Not far away he found Bóbrka, quite similar to Borysław, but without mining activities, so he found partners, and they opened the very first oil mine in 1854. Karol Klobassa-Zrencki was the owner of the forests with the oil wells. Tytus Trzecieski was the owner of the nearby village of Polanka, which is today a district of Krosno. Kopalnia Bóbrka (Oil Field in Bóbrka) developed fast, but while at other locations the oil was first collected in wells, then shafts were dug and the oil collected at the bottom, at Bóbrka the new company started with a 120 long ditch, but from 1854 they started to drill holes. Between 1854 and 1880 they constructed 60 drilling rigs and drilled holes which were up to 150 m deep, and Małgorzata borehole from 1858 produced 4,000 l/d. This was an enormous amount at a time when oil was collected manually with buckets from ditches.
In 1871 Karol Klobassa-Zrencki bought out his partners and became the sole owner, but Ignacy Łukasiewicz still was the general manager. Both died in the 1880s, the end of an era. In the following decades the company was sold numerous times, most owners had German names, at least to World War II. At the end of this war Austrian and German influences were gone, German-speaking people had been evicted, and any property was nationalized as the area was now part of socialist Poland. The country which actually never existed was created by the Russians as a buffer zone to the West. The country needed national oil because buying crude oil on the world market was restricted. It was important for decades and in 2000, 64.000 tons of the 350.000 tons of national oil production were still made here. However, to there is not much oil left and most pumps were stopped.

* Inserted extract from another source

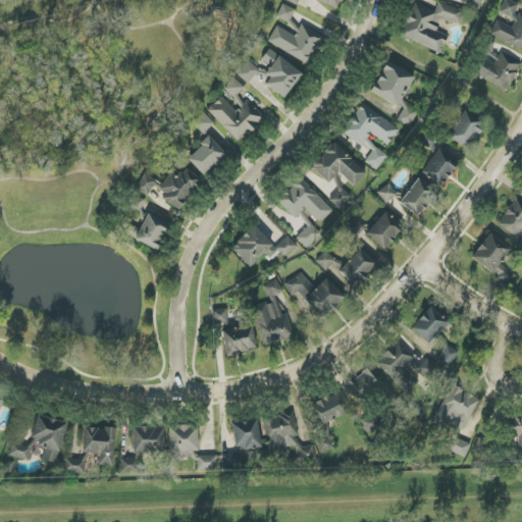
[(314,0),(337,9),(342,0),(314,0)]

The museum actually has a very long history, it started in 1872 with a stone obelisk erected by I. Łukasiewicz in the center of the mine to commemorate its foundation. A first open air museum was actually a pile of old equipment, which was not used any more and was dumped somewhere since between the wars. But in the early 1960 the idea of a real museum became more popular and on 23-MAY-1961 the council of the museum in Krosno decided to open such an exhibition. The Society of Engineers and Technicians of the Oil and Gas Industry also passed a resolution to establish the museum. A supporting association was founded, lead by Henryk Górka and numerous companies from the oil sector donated equipment. This was all in 1961, the year which is given as the founding of the museum, but we are not sure it was actually open to the public. The first open air exhibition with available equipment was created, but the buildings were renovated in 1967. We guess it became a museum after the buildings were available and equipped as museums. In 1077 and 1978 additional land was purchased and the museum extended. But the main improvement was a new museum building which was started in 1998 and was inaugurated in 2000.

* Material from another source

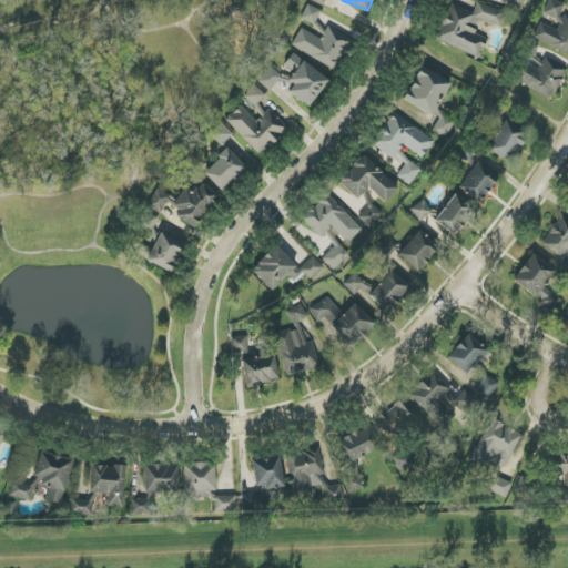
[(520,10),(524,0),(507,0),(506,3),(520,10)]
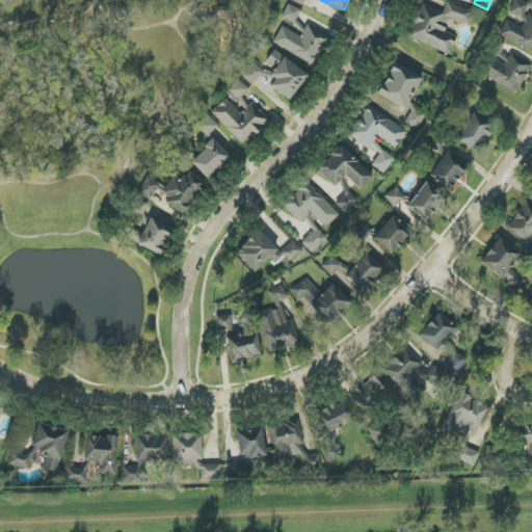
[(500,37),(531,49),(531,17),(525,15),(529,4),(516,0),(514,0),(509,15),(525,20),(522,27),(506,22),(500,37)]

The open air exhibition includes approximately 50 outdoor exhibits. There is wooden equipment from the early years of the mine, like various hand-operated conveyors, and wooden huts containing forges, repair workshops or engines. Early mechanical drilling and production equipment with above-ground winches is also on display. But there are also drilling rigs and vehicles like winch tractors, specialized trucks and a mobile seismic vibration generator for geophysical exploration. Most are from the early and mid 20th century.